Top of Data provided
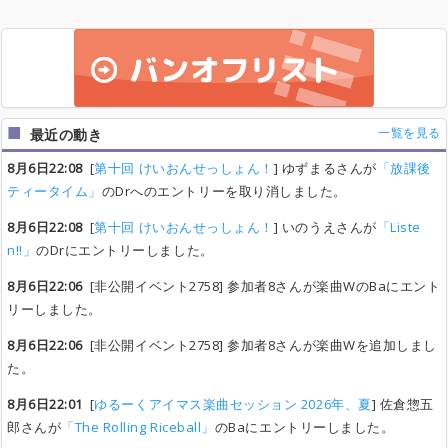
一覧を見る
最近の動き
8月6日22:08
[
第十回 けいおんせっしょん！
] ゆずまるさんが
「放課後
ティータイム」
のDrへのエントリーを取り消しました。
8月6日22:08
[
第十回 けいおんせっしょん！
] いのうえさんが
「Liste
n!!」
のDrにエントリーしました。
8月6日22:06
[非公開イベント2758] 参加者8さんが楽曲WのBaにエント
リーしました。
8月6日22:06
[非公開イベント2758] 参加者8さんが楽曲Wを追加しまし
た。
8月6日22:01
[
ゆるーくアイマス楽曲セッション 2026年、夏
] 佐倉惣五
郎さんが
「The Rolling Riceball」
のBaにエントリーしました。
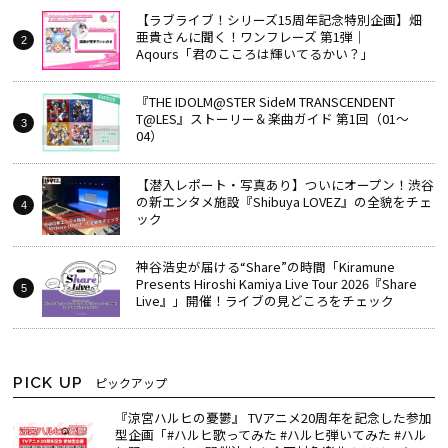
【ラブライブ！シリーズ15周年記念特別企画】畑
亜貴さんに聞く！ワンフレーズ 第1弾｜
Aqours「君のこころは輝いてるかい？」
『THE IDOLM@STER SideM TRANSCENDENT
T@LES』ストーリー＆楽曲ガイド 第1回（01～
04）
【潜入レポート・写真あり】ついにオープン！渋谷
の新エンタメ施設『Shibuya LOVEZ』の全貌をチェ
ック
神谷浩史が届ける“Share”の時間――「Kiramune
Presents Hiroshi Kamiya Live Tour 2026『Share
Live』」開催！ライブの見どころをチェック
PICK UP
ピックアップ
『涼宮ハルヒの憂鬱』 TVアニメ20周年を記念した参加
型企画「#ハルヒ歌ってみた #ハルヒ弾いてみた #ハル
Bottom of Data provided
Goal of the exercise :: Collect every line of the entries above that contains the string "Share".

Reply to the task ::
神谷浩史が届ける“Share”の時間――「Kiramune
Presents Hiroshi Kamiya Live Tour 2026『Share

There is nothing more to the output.